The Ravens are the established contender, a team that’s played countless high-profile games like this on national television (mostly against the Steelers). The 49ers are the young newbies, a team that isn’t quite on the same level as Baltimore in terms of experience or national reputation. Not by a long shot.
What wins championships again?
The 49ers haven’t faced a defense like this, but neither have the Ravens — the Steelers aren’t what they once were defensively, and Cincinnati’s defense is solid. But the 49ers beat the Bengals in Cincinnati, in a game everyone (including this blogger) dismissed at the time as bad football. Actually, Niners/Bengals was a game between two very good defenses in front of 28,000 rowdy fans.

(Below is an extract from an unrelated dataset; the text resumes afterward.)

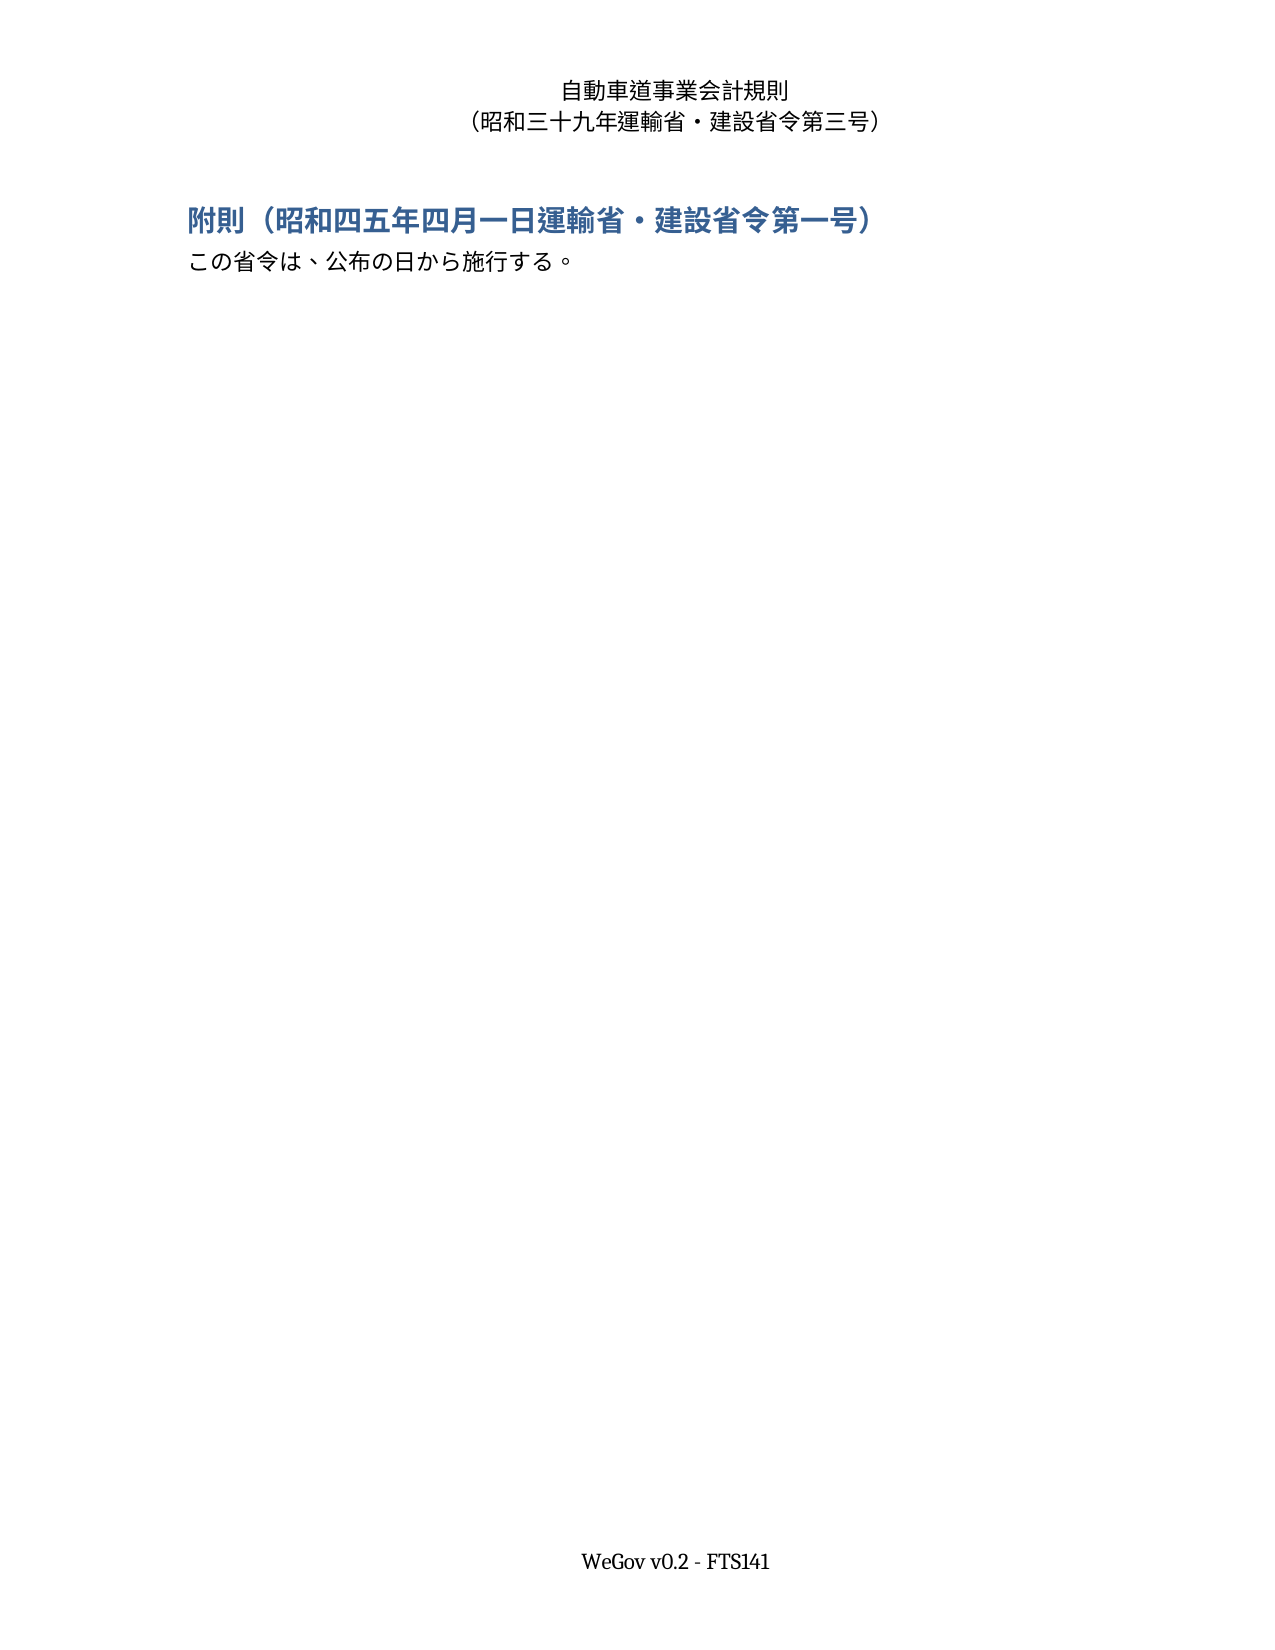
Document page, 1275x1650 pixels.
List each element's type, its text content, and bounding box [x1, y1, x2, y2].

It’s impossible to know what to expect from either team schematically, because both brothers are probably going to throw in wrinkles that nobody’s ever seen before, seeing as they both know each other so well. Or maybe they’ll go the opposite direction and play straight-up, traditional, field position football and see which team blinks first with a bad turnover or a couple of penalties. Who knows…
One of these teams is a proven commodity
All we really have to go on is what we know about the 2011 season. The 49ers have only slipped up once, in Week 2, and at the time the overtime loss to Dallas was considered a great sign due to how San Francisco played. The Niners have done everything asked of them. They’ve revamped the special teams while installing a new offense and defense in a short amount of time. They’ll travel more miles this regular season than any other team (even Tampa Bay and Chicago, who played a game in London), and now they play on the other side of the country against a very good team, especially at home. But these 49ers still haven’t failed. And they’re 9-0-1 against the spread.
Baltimore followed a blowout win over Pittsburgh with a surprising loss in Tennessee. They lost in Jacksonville, and Seattle. They almost lost to the Cardinals at home, which seems almost insane after seeing the Cardinals give up in the first quarter at Candlestick on Sunday (the Cardinals didn’t have Kevin Kolb, but Niners/Cardinals is still a division rivalry of sorts).
Low scoring? Nah, too predictable…
That doesn’t mean this game is going to be a blowout win for the 49ers — no way the Ravens screw around in the first half the way they did against Arizona, not with the Niners’ record and the publicity this game has generated. I also don’t see this game topping out at some kind of 9-7 type of score, simply because it seems like whenever everyone figures a game is guaranteed to be a defensive struggle, it doesn’t happen that way (and vice versa, which means the Packers will probably beat the Lions 17-7).
This week I’ve written a couple comparisons between the Ravens and the Giants, because before all this “HarBowl” silliness the game against New York was supposed to represent the 49ers’ ultimate test. Can the 49ers score 27 points against Baltimore like they did against New York? Maybe not, unless Ray Lewis is still hampered by the foot injury that kept him out last week against the Bengals. Can the Ravens score 20 points against the 49ers? Unless Torrey Smith makes a big play or three, it seems unlikely. Will the 49ers falter in the face of their latest, greatest challenge? Even though as an oldest sibling I understand how badly John Harbaugh probably wants to win the first “HarBowl,” I don’t see it happening.